- Born: 1977 (age 48–49)
- Education: Egerton University Open University University of Warwick
- Scientific career
- Workplaces: Kenya Medical Research Institute University of Nairobi Institute for Health Metrics and Evaluation Bill & Melinda Gates Foundation Kenya Medical Research Institute Wellcome Trust
- Thesis: Transmission dynamics of respiratory syncytial virus within the household and the community (2007)

= Emelda Okiro =

Kenyan public health researcher

Emelda Aluoch Okiro (born 1977) is a Kenyan public health researcher who is lead of the Population Health Unit at the Kenya Medical Research Institute–Wellcome Trust program in Kenya. She looks to understand the determinants of health transitions and to evaluate access to health information. She is a Fellow of the African Academy of Sciences.

== Early life and education ==
Okiro was born in Kenya, one of nine siblings. She went to school in Nairobi and Kitale. She was an undergraduate Egerton University, where she majored in biochemistry and chemistry. She completed her doctoral research between the Open University and University of Warwick, studying the respiratory syncytial virus (RSV) and how it is transmitted in the household and community. She collected data in Kilifi, where almost twenty thousand infants a year are hospitalised from RSV-induced pneumonia. She showed that saliva samples could be used to diagnose RSV, which would avoid the need for blood samples. After earning her doctorate, she moved to the University of Nairobi, where she worked on malaria. She studied how plasmodium falciparum varied in sites with different malaria endemicities. She moved to the University of Washington Institute for Health Metrics and Evaluation, where she worked on the Access, Bottlenecks, Costs and Equity (ABCE) project.

== Research and career ==
Okiro worked as a program officer at the Bill & Melinda Gates Foundation, where she was based in the Global Health Team. She studied the impact of malaria control and anti-retroviral programs, and was responsible for setting up and coordinating the Malaria Modelling Consortium. She left the Foundation to work at the Philips Research Lab in Africa.

Okiro was appointed to the Population Health Unit at the Kenya Medical Research Institute–Wellcome Trust in 2016. She is investigating the epidemiology of malaria, and works to strengthen the use of health data in policy making.
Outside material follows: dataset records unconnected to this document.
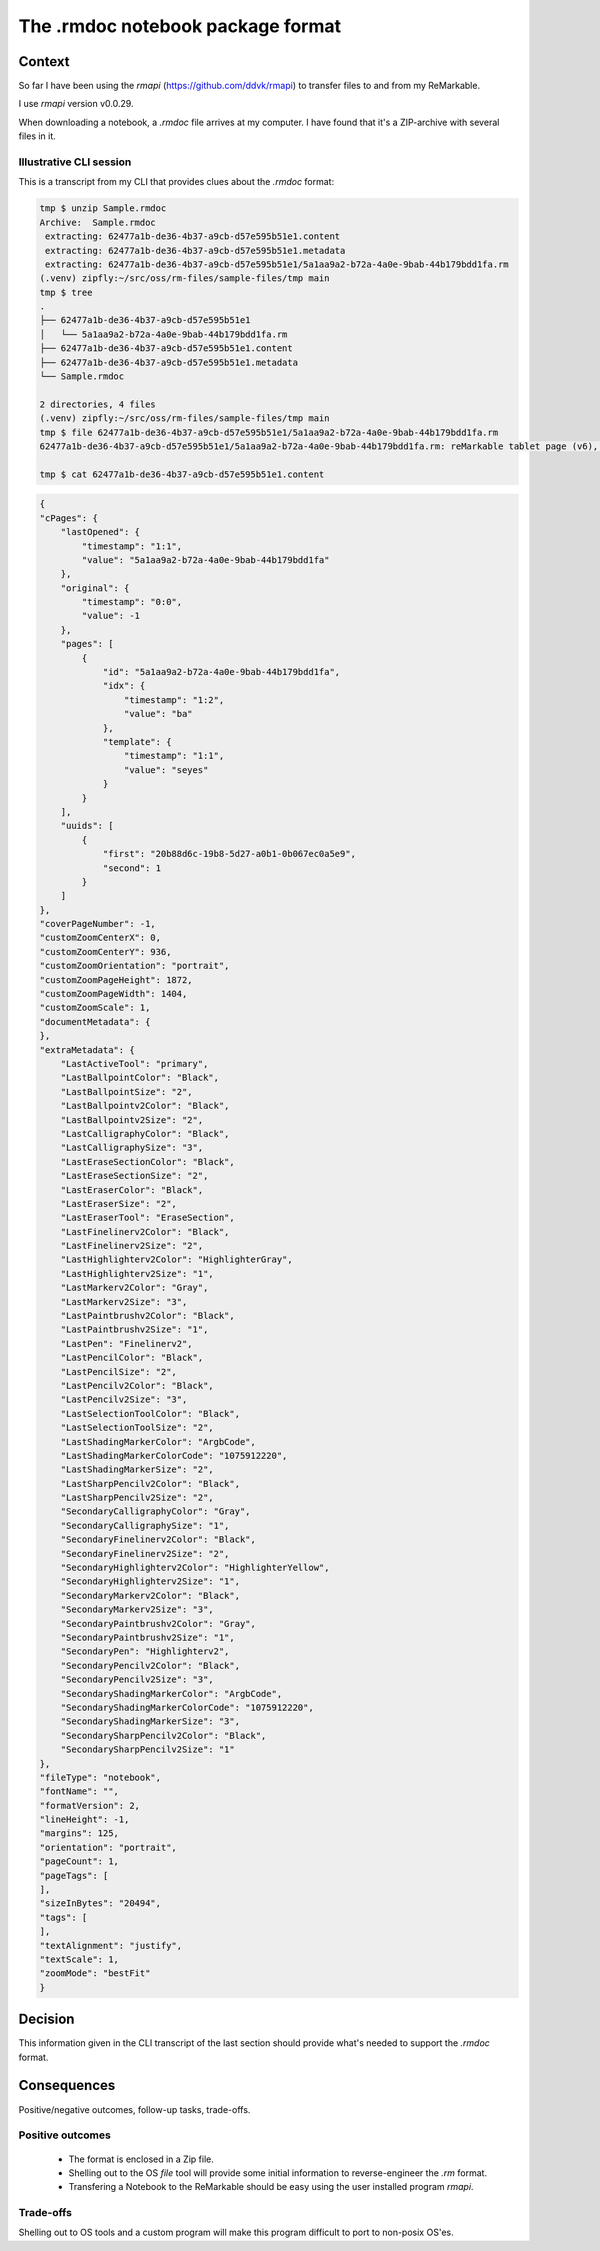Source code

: .. ADR Template (copy as a starting point)

The .rmdoc notebook package format
==================================

Context
-------
So far I have been using the `rmapi` (https://github.com/ddvk/rmapi) to transfer files to and from my ReMarkable.

I use `rmapi` version v0.0.29.

When downloading a notebook, a `.rmdoc` file arrives at my computer. I
have found that it's a ZIP-archive with several files in it.

Illustrative CLI session
++++++++++++++++++++++++

This is a transcript from my CLI that provides clues about the `.rmdoc` format:

.. code-block:: shell

    tmp $ unzip Sample.rmdoc
    Archive:  Sample.rmdoc
     extracting: 62477a1b-de36-4b37-a9cb-d57e595b51e1.content
     extracting: 62477a1b-de36-4b37-a9cb-d57e595b51e1.metadata
     extracting: 62477a1b-de36-4b37-a9cb-d57e595b51e1/5a1aa9a2-b72a-4a0e-9bab-44b179bdd1fa.rm
    (.venv) zipfly:~/src/oss/rm-files/sample-files/tmp main
    tmp $ tree
    .
    ├── 62477a1b-de36-4b37-a9cb-d57e595b51e1
    │   └── 5a1aa9a2-b72a-4a0e-9bab-44b179bdd1fa.rm
    ├── 62477a1b-de36-4b37-a9cb-d57e595b51e1.content
    ├── 62477a1b-de36-4b37-a9cb-d57e595b51e1.metadata
    └── Sample.rmdoc

    2 directories, 4 files
    (.venv) zipfly:~/src/oss/rm-files/sample-files/tmp main
    tmp $ file 62477a1b-de36-4b37-a9cb-d57e595b51e1/5a1aa9a2-b72a-4a0e-9bab-44b179bdd1fa.rm
    62477a1b-de36-4b37-a9cb-d57e595b51e1/5a1aa9a2-b72a-4a0e-9bab-44b179bdd1fa.rm: reMarkable tablet page (v6), 1404 x 1872, 25 layer(s)

    tmp $ cat 62477a1b-de36-4b37-a9cb-d57e595b51e1.content

.. code-block:: json

    {
    "cPages": {
        "lastOpened": {
            "timestamp": "1:1",
            "value": "5a1aa9a2-b72a-4a0e-9bab-44b179bdd1fa"
        },
        "original": {
            "timestamp": "0:0",
            "value": -1
        },
        "pages": [
            {
                "id": "5a1aa9a2-b72a-4a0e-9bab-44b179bdd1fa",
                "idx": {
                    "timestamp": "1:2",
                    "value": "ba"
                },
                "template": {
                    "timestamp": "1:1",
                    "value": "seyes"
                }
            }
        ],
        "uuids": [
            {
                "first": "20b88d6c-19b8-5d27-a0b1-0b067ec0a5e9",
                "second": 1
            }
        ]
    },
    "coverPageNumber": -1,
    "customZoomCenterX": 0,
    "customZoomCenterY": 936,
    "customZoomOrientation": "portrait",
    "customZoomPageHeight": 1872,
    "customZoomPageWidth": 1404,
    "customZoomScale": 1,
    "documentMetadata": {
    },
    "extraMetadata": {
        "LastActiveTool": "primary",
        "LastBallpointColor": "Black",
        "LastBallpointSize": "2",
        "LastBallpointv2Color": "Black",
        "LastBallpointv2Size": "2",
        "LastCalligraphyColor": "Black",
        "LastCalligraphySize": "3",
        "LastEraseSectionColor": "Black",
        "LastEraseSectionSize": "2",
        "LastEraserColor": "Black",
        "LastEraserSize": "2",
        "LastEraserTool": "EraseSection",
        "LastFinelinerv2Color": "Black",
        "LastFinelinerv2Size": "2",
        "LastHighlighterv2Color": "HighlighterGray",
        "LastHighlighterv2Size": "1",
        "LastMarkerv2Color": "Gray",
        "LastMarkerv2Size": "3",
        "LastPaintbrushv2Color": "Black",
        "LastPaintbrushv2Size": "1",
        "LastPen": "Finelinerv2",
        "LastPencilColor": "Black",
        "LastPencilSize": "2",
        "LastPencilv2Color": "Black",
        "LastPencilv2Size": "3",
        "LastSelectionToolColor": "Black",
        "LastSelectionToolSize": "2",
        "LastShadingMarkerColor": "ArgbCode",
        "LastShadingMarkerColorCode": "1075912220",
        "LastShadingMarkerSize": "2",
        "LastSharpPencilv2Color": "Black",
        "LastSharpPencilv2Size": "2",
        "SecondaryCalligraphyColor": "Gray",
        "SecondaryCalligraphySize": "1",
        "SecondaryFinelinerv2Color": "Black",
        "SecondaryFinelinerv2Size": "2",
        "SecondaryHighlighterv2Color": "HighlighterYellow",
        "SecondaryHighlighterv2Size": "1",
        "SecondaryMarkerv2Color": "Black",
        "SecondaryMarkerv2Size": "3",
        "SecondaryPaintbrushv2Color": "Gray",
        "SecondaryPaintbrushv2Size": "1",
        "SecondaryPen": "Highlighterv2",
        "SecondaryPencilv2Color": "Black",
        "SecondaryPencilv2Size": "3",
        "SecondaryShadingMarkerColor": "ArgbCode",
        "SecondaryShadingMarkerColorCode": "1075912220",
        "SecondaryShadingMarkerSize": "3",
        "SecondarySharpPencilv2Color": "Black",
        "SecondarySharpPencilv2Size": "1"
    },
    "fileType": "notebook",
    "fontName": "",
    "formatVersion": 2,
    "lineHeight": -1,
    "margins": 125,
    "orientation": "portrait",
    "pageCount": 1,
    "pageTags": [
    ],
    "sizeInBytes": "20494",
    "tags": [
    ],
    "textAlignment": "justify",
    "textScale": 1,
    "zoomMode": "bestFit"
    }

Decision
--------

This information given in the CLI transcript of the last section should
provide what's needed to support the `.rmdoc` format.

Consequences
------------
Positive/negative outcomes, follow-up tasks, trade-offs.

Positive outcomes
+++++++++++++++++

  - The format is enclosed in a Zip file.
  - Shelling out to the OS `file` tool will provide some initial
    information to reverse-engineer the `.rm` format.
  - Transfering a Notebook to the ReMarkable should be easy using the user installed program `rmapi`.

Trade-offs
++++++++++

Shelling out to OS tools and a custom program will make this program difficult to port to non-posix OS'es.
She is interested in the spatial heterogeneity of child survival across Kenya. She was elected to the African Academy of Sciences in 2020.

In 2022, Okiro was one of five African researchers to be awarded a Wellcome Trust Senior Research Fellowship. That year she was made professor.

== Selected publications ==
- "Estimating the Global Clinical Burden of Plasmodium falciparum Malaria in 2007"

== Personal life ==
Okiro is on the International Advisory Board of The Lancet.